Eher versteckt selbst in der eigentlich sehr übersichtlichen Retrospektive Hiroshi Sugimoto in der Neuen Nationalgalerie finden sich, wenn ich mich richtig erinnere, drei Exponate der Reihe "Conceptual Forms" (eines davon ist hier zu sehen).
Sugimoto fotografierte zum Lehrexponate der Fachdisziplin Mathematik, die größtenteils dem 19. Jahrhundert entstammen. In diesen Exponaten gerinnt der Inbegriff abstrakten Denkens, die höhere Mathematik, zur materiellen Form. Die Fundamentalnaturwissenschaft möchte ihr Innerstes nach außen wenden und verfängt sich in zahllosen Paradoxien. Denn was hat die mathematische Formel (die in einem Fall Sugimotos Fotografie beigefügt ist) faktisch mit diesem Gebilde zu tun? Was hat eine tünerne Skulptur mit abstraktem Denken zu tun? Repräsentieren im engeren Sinn kann sie es nicht, sie kann höchstens auf etwas verweisen, dem ihre eigene Materialität entgegensteht. Je perfekter sie sich ihrem Referenten annähert, desto mehr muss sie sich selbst zerstören.
Schon im Moment seiner Fertigstellung ist das Exponat in gewisser Weise zu historisch und im Lauf der Zeit wird alle nur noch viel schlimmer. Betrachtet man es als archäologisches Artefakt (und genau so wird es auf der Fotografie präsentiert, im Stil einer antiken Vase), vergrößert sich die Differenz zwischen Exponat und Idee ins Unermessliche: Unebenheiten im Material werden sichtbar, Risse und abgeschliffene Kanten. Dabei erweitert sich nicht nur die grundsätzliche Paradoxie der Materialwerdung des Immateriellen um faktische, mathematische Fehler in der Darstellung selbst unter Ausblendung epistemologischer Probleme (das Exponat auf der verlinkten Fotografie soll einen Körper darstellen, der an jedem Punkt seiner Oberfläche negativ gekrümmt ist; tut es aber nicht, beziehungsweise aufgrund der abgeschliffenen Kanten tut er das noch weniger, als es ein realer Körper theoretisch vermöchte). Zusätzlich injiziert werden Fragen nach dem sozialen Gebrauch, nach der Geschichtlichkeit des Artefakts, jenseits seines fragwürdigen Referenten. Solche Fragen drängen sich in den Vordergrund und lassen das dem Exponat zugrundeliegende Weltbild sanft kollabieren.
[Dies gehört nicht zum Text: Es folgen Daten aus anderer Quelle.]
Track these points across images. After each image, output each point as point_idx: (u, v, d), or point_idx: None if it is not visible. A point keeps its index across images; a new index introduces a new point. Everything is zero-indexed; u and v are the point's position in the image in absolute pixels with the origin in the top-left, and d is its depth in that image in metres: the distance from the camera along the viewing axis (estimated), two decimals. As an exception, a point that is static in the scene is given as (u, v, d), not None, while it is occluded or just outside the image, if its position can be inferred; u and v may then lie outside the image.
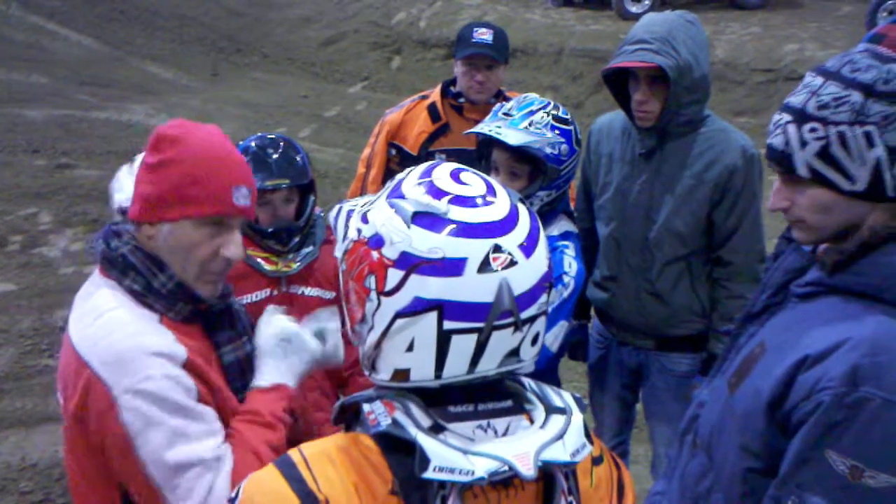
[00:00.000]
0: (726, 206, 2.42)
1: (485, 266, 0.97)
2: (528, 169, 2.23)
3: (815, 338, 1.32)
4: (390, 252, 0.99)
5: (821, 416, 1.25)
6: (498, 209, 1.01)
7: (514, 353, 1.01)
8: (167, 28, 11.16)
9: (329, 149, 7.69)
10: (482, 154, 2.34)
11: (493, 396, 1.03)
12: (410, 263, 0.97)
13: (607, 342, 2.77)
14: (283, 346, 1.59)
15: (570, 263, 2.26)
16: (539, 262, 1.01)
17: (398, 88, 9.61)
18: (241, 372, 1.56)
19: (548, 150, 2.19)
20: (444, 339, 0.97)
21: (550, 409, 1.04)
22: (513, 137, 2.17)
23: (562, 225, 2.34)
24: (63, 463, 1.50)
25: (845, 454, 1.23)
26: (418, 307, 0.97)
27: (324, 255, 2.33)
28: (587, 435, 1.02)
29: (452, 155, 3.12)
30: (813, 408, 1.27)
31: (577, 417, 1.03)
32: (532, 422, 1.03)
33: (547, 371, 2.31)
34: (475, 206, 1.00)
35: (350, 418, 1.05)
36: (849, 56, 1.33)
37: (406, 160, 3.16)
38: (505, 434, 1.01)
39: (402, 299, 0.98)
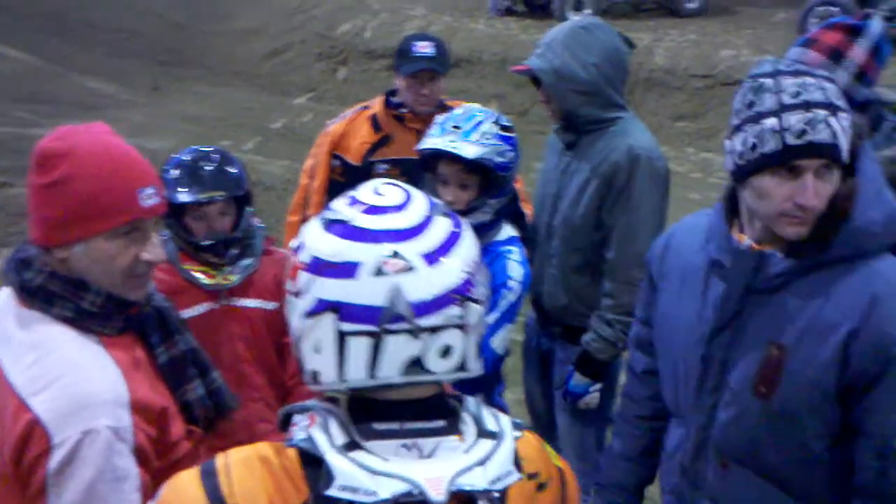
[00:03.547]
0: (609, 204, 2.49)
1: (378, 270, 1.00)
2: (478, 179, 2.28)
3: (843, 310, 1.45)
4: (304, 256, 1.04)
5: (894, 367, 1.41)
6: (406, 218, 1.04)
7: (418, 362, 1.01)
8: (106, 42, 10.98)
9: (275, 161, 7.65)
10: (428, 168, 2.37)
11: (424, 415, 1.03)
12: (316, 267, 1.02)
13: (532, 326, 2.84)
14: None
15: (516, 268, 2.31)
16: (447, 273, 1.02)
17: (344, 99, 9.58)
18: (175, 372, 1.54)
19: (498, 159, 2.25)
20: (341, 341, 1.00)
21: (481, 433, 1.03)
22: (469, 150, 2.22)
23: (506, 230, 2.39)
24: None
25: None
26: (318, 308, 1.01)
27: (263, 265, 2.32)
28: (517, 462, 1.02)
29: (396, 165, 3.14)
30: (883, 366, 1.42)
31: (508, 444, 1.03)
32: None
33: (492, 373, 2.35)
34: (382, 213, 1.04)
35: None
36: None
37: (349, 171, 3.18)
38: (431, 455, 1.01)
39: (308, 301, 1.02)
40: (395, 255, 1.01)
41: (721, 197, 1.67)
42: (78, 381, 1.35)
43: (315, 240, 1.04)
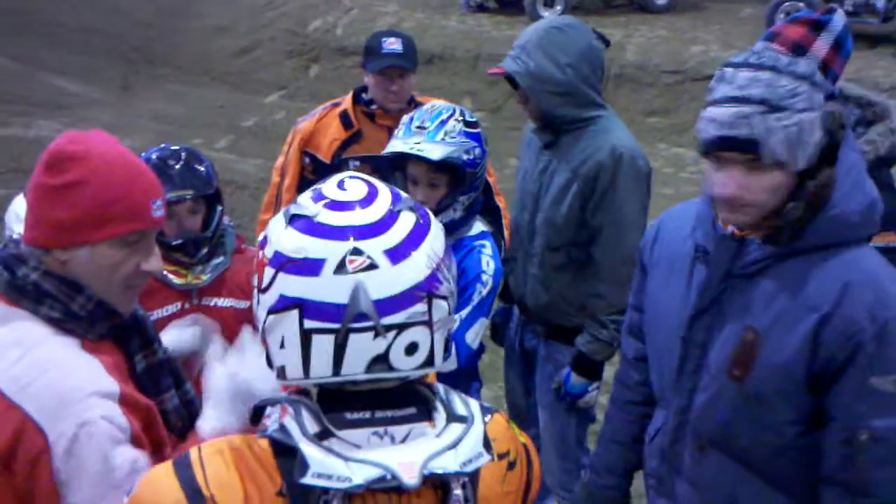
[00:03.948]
0: (593, 204, 2.51)
1: (341, 267, 0.99)
2: (447, 178, 2.29)
3: (815, 297, 1.46)
4: (268, 251, 1.04)
5: (862, 355, 1.42)
6: (369, 214, 1.03)
7: (382, 359, 1.01)
8: (74, 41, 10.82)
9: (247, 159, 7.60)
10: (397, 167, 2.37)
11: (395, 404, 1.04)
12: (280, 262, 1.02)
13: (517, 323, 2.86)
14: (235, 398, 1.45)
15: (488, 262, 2.33)
16: (411, 270, 1.01)
17: (316, 96, 9.52)
18: (152, 381, 1.53)
19: (465, 157, 2.26)
20: (305, 338, 1.00)
21: (451, 418, 1.05)
22: (435, 152, 2.23)
23: (477, 225, 2.41)
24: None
25: (885, 374, 1.42)
26: (282, 305, 1.01)
27: (235, 264, 2.32)
28: (487, 444, 1.04)
29: (366, 162, 3.14)
30: (851, 353, 1.43)
31: (478, 427, 1.04)
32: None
33: (467, 367, 2.37)
34: (346, 209, 1.03)
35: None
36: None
37: (320, 168, 3.18)
38: (403, 441, 1.02)
39: (271, 296, 1.02)
40: (358, 252, 1.00)
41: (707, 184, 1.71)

Sugimotos Fotografie fügt dem Exponat auf den ersten Blick wenig hinzu (weniger zumindest als das in einigen anderen Serien der Fall ist zumindest, beispielsweise den leuchtenden Leinwänden), auf den zweiten aber sehr viel. Würden die Exponate selbst ausgestellt, folgte daraus zwangsläufig ein herablassender Blick, ein arrogantes und besserwisserisches Lachen über den amoklaufenden Positivismus vergangener Epochen (der sich freilich seiner selbst weit weniger sicher war als der der unseren und sich deshalb kunsthandwerklerisch be(s)tätigen musste; eigentlich ist es genau das, was diese Exponate offenlegen). Die Fotografien jedoch heben, schon durchs technische Verfahren, dann auch durch die konkrete Bildgestaltung, deren Sorgfalt und Symmetrie, den naiven Szientifismus auf in einem höheren, dem der mechanischen Reproduktion. Dieser erscheint in seiner ästhetischen Spielart im Allgemeinen und bei Sugimoto im Besonderen als ein multivariater, zeitlich komplexer Weltbezug, der durch gezielte Auslassungen vielleicht (obwohl wahrscheinlich auch immer nur tendenziell, mehr in der gedachten Fortsetzung des Sichtbaren als in diesem selbst, darin unerwarteterweise doch wieder vergleichbar den Exponaten) genau das erreicht, woran die Wissenschaftsmaterialisierungen vergangener Zeiten und ihre Gegenwartsobsession scheiterten.